The fourth Thursday of each November is historically noted as a day to give thanks. However, the Tuesday following Thanksgiving is touted globally as a day for being generous: Giving Tuesday, to be exact. This idea of encouraging people to do good formed in 2012 inside the mind of Henry Timms at the 92nd Street Y in New York City.
Keep in mind, monetary giving will always wax and wane but there are plenty of other ways to give that costs nothing more than a moment of our time or talents and are just as tangible. Of course, if you do have extra cash to spare, why not lighten someone’s load? For example, teachers could use a little help in obtaining necessary supplies and tools for students. DonorsChose.org is a great opportunity where a small donation can have a big impact in school support. Also, food banks across America are constantly in need as paying the cost of groceries is becoming near unattainable for too many families. Surprise a stranger by picking up their tab at the cash register or leave a large tip for that struggling waitress.
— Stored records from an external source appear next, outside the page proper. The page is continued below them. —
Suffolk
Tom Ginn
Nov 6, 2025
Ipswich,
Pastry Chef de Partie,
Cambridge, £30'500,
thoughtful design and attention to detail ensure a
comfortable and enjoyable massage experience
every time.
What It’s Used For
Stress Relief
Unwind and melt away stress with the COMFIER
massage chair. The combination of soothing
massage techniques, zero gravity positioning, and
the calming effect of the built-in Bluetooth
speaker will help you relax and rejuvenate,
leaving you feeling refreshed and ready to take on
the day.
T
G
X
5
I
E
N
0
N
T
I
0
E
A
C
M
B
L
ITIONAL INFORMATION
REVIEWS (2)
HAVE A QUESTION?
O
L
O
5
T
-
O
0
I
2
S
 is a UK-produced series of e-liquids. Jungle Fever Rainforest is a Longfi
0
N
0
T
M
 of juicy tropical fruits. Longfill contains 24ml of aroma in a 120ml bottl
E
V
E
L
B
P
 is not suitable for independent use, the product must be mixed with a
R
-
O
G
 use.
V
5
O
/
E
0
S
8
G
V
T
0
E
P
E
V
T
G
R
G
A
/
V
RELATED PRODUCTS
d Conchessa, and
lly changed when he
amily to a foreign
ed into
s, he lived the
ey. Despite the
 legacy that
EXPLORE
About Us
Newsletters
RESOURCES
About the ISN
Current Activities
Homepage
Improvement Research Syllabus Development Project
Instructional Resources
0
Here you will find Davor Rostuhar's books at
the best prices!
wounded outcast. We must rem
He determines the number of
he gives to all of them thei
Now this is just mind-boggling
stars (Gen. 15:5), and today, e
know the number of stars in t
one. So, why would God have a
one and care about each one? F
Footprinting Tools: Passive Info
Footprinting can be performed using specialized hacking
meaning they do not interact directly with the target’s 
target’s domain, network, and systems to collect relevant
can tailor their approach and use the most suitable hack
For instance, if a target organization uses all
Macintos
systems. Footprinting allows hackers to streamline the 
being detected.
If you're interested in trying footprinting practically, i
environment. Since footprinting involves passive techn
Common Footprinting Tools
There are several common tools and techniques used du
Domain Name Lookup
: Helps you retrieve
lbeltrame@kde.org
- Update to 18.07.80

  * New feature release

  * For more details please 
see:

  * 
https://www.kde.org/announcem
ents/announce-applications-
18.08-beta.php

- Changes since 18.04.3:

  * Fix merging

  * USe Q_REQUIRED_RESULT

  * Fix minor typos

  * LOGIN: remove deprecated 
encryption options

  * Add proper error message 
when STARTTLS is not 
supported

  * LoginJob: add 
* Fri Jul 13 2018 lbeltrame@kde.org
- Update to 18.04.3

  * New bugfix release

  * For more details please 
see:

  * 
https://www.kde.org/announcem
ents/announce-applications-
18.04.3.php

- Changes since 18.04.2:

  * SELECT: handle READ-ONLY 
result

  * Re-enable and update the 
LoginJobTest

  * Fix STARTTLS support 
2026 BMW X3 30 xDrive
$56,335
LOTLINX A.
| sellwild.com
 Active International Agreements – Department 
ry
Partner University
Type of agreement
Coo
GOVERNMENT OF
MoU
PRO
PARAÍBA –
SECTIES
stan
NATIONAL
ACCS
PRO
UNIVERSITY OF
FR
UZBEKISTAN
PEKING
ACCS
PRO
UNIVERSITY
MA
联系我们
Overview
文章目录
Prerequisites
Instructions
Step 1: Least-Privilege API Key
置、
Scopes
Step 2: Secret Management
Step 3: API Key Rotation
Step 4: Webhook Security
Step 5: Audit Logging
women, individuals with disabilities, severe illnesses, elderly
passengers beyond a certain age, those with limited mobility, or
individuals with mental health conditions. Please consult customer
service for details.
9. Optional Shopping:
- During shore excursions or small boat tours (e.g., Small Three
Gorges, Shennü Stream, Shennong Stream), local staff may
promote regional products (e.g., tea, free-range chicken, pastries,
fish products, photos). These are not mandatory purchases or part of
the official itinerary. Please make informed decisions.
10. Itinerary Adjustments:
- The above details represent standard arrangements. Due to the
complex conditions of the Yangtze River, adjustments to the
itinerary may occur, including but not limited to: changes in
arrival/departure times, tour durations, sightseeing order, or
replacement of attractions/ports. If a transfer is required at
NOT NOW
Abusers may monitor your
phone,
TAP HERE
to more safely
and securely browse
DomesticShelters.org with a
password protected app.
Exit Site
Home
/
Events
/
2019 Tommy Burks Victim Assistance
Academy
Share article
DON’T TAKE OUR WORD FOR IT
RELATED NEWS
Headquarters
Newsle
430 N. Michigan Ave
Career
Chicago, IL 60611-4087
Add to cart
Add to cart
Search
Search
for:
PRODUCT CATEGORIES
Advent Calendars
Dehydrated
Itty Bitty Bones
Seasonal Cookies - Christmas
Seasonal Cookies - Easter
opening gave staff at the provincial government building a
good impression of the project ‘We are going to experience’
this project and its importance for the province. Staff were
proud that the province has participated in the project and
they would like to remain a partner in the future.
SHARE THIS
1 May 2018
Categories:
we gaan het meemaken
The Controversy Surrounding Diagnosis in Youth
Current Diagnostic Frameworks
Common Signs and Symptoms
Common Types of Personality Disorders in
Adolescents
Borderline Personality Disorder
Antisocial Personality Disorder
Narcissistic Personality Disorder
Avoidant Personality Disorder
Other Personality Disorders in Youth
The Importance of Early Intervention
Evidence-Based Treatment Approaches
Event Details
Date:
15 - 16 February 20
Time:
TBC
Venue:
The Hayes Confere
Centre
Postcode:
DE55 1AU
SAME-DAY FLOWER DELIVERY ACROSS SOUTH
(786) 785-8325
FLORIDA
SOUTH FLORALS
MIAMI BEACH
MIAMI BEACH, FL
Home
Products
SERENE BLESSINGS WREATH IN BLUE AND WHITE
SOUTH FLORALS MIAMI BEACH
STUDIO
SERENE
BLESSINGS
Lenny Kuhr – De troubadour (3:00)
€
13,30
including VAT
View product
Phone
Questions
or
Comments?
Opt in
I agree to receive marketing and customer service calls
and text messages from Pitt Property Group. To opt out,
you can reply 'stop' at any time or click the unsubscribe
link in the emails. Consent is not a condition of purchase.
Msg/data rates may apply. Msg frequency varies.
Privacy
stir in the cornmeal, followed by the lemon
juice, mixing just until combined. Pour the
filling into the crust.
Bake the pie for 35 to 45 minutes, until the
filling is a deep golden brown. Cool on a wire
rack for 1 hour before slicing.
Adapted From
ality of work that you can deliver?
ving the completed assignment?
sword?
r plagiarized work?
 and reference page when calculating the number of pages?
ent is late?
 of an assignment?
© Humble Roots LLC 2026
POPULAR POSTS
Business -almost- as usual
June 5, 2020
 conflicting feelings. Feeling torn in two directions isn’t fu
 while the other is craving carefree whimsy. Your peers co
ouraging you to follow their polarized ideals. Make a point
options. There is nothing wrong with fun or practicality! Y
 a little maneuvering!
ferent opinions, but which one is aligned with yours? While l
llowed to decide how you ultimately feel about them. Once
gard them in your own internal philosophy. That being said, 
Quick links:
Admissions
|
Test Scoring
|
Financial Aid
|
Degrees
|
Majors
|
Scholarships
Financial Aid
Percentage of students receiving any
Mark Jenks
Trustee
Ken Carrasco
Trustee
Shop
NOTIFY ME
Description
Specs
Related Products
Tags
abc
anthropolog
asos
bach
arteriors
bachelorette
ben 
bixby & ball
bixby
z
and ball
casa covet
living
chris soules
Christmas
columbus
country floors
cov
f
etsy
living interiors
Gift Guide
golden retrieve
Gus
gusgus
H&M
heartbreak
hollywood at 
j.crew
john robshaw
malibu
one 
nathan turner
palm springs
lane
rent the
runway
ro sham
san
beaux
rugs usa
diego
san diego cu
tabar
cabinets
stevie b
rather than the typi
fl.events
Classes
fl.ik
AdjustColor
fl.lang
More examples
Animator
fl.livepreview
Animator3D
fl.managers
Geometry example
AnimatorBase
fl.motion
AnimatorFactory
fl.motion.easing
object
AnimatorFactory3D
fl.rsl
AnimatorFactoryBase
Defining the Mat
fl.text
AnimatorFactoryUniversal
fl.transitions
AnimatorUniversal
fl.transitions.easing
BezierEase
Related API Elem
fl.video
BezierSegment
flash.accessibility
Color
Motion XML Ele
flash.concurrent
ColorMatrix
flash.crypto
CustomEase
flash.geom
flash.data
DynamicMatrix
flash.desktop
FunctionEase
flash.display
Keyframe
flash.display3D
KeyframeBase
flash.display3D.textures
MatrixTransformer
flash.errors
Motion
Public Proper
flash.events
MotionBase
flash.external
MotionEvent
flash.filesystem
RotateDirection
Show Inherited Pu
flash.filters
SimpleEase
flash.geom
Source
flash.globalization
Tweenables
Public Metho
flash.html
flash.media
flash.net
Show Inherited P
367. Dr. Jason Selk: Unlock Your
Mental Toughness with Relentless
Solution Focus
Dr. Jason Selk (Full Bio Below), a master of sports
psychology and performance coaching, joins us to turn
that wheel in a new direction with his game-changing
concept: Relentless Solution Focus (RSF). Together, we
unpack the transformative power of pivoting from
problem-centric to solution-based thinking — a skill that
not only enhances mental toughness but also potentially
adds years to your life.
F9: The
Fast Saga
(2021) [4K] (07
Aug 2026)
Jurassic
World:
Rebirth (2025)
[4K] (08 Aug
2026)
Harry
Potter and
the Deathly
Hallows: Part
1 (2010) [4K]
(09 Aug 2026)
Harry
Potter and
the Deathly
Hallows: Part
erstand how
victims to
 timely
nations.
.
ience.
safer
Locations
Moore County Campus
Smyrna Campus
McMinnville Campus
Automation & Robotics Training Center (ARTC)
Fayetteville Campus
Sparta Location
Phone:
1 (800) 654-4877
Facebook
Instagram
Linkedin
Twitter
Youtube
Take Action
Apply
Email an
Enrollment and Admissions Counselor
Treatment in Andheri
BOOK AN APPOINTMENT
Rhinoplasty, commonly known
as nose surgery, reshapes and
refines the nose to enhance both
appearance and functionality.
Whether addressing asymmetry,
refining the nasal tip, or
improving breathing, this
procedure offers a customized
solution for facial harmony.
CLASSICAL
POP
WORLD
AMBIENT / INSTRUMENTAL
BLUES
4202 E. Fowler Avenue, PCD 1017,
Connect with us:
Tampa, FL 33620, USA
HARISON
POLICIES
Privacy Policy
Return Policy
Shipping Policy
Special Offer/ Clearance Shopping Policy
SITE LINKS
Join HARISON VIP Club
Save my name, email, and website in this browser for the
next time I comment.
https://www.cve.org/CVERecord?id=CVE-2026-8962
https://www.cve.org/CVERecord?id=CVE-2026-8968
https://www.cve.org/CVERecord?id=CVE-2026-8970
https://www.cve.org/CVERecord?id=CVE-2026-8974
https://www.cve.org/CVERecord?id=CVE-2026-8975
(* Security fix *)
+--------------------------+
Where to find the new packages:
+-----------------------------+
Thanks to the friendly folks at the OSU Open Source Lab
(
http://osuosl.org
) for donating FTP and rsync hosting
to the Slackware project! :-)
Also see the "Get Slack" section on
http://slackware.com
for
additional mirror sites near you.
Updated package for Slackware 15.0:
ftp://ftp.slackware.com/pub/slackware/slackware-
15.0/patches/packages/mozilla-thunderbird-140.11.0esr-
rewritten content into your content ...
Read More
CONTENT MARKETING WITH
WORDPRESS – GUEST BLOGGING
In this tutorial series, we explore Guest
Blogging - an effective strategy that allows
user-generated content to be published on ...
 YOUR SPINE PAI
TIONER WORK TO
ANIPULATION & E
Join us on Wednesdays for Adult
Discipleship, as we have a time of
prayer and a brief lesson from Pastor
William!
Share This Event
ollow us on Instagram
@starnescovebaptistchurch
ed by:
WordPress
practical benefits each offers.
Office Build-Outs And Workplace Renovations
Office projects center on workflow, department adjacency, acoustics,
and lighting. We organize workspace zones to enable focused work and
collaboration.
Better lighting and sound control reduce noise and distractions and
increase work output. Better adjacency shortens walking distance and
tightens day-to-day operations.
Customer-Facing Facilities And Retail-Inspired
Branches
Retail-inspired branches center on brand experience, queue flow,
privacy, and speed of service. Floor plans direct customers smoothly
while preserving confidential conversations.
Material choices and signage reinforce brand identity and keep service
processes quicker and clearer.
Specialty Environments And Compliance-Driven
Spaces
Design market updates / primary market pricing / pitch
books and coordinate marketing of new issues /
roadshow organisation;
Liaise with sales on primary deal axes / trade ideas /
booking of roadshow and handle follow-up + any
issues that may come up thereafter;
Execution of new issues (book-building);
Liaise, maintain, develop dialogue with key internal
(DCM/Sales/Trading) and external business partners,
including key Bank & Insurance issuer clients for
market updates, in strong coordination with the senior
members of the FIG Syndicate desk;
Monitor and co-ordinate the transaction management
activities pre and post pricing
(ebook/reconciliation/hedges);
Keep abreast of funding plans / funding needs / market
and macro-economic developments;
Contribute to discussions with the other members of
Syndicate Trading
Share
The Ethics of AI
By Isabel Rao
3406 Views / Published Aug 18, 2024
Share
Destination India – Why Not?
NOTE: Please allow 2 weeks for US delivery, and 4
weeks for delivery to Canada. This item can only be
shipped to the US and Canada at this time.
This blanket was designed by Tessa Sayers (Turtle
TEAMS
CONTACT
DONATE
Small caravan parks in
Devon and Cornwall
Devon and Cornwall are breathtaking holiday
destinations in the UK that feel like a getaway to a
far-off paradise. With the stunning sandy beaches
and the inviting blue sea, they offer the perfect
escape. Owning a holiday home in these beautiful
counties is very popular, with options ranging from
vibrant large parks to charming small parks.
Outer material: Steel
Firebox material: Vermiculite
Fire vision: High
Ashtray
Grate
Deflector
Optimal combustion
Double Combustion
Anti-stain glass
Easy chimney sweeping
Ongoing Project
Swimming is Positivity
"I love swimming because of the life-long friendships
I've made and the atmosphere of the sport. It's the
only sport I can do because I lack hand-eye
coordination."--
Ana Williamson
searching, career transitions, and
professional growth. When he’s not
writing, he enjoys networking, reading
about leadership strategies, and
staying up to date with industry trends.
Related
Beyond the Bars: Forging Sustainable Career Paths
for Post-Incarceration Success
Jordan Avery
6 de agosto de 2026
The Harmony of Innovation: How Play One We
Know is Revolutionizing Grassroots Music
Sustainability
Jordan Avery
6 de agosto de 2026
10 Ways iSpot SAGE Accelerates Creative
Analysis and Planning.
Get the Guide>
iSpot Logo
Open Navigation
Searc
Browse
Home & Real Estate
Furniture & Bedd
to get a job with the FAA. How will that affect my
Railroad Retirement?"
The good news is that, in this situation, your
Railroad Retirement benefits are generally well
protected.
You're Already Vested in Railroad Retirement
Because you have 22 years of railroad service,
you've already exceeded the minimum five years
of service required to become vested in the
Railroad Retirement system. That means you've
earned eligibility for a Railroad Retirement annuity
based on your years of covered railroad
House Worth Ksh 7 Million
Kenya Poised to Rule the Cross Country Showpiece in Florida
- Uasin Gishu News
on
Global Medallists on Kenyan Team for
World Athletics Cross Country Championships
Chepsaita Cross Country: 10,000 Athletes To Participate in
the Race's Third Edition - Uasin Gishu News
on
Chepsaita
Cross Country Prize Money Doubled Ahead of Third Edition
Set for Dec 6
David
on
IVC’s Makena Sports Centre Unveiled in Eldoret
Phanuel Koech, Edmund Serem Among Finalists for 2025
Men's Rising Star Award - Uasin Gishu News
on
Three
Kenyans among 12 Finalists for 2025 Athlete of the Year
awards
One of the most appreciated things to give is our time. Doing something as simple as lending an ear to someone with a lot to get off their chest can not only make their day but allow them to release stress. Know anyone who is overwhelmed by having a new baby or caregiver duties? Offer to pick up items from the store for them or help them out in some other way. Send a care package to troops, inmates, or missionaries.
Give an encouraging word. Pray for your friends. Give advice sourced from a heart aged with wisdom. Have a skill? Teach/mentor a young person. All that quilting, sewing, canning, etc., that our grandmothers did out of necessity are now DIY projects, which began as fun but are becoming almost a necessity again. Sharing skills in woodworking or car mechanics can turn into a trade for a young man.
Call someone you haven’t spoken to in a while. Comprise a list of resources for someone who has a need but no access to the internet. Cook a little extra and share with an elderly neighbor or relative. Offer to rake your neighbor’s yard. Take a moment to uplift the spirits of hospitalized children battling serious illnesses. Cards for Hospitalized Kids delivers cards to kids in U.S. hospitals and the site even gives instructions and ideas for making homemade cards.
Giving should be a lifestyle, a lifestyle of being faithful stewards of our time, money, and talents. It not only helps others, but it nourishes our own spirit and feeds our soul. Give something even if it’s nothing but a smile. Who knows? Your smile may just be what a person needs to see at that moment.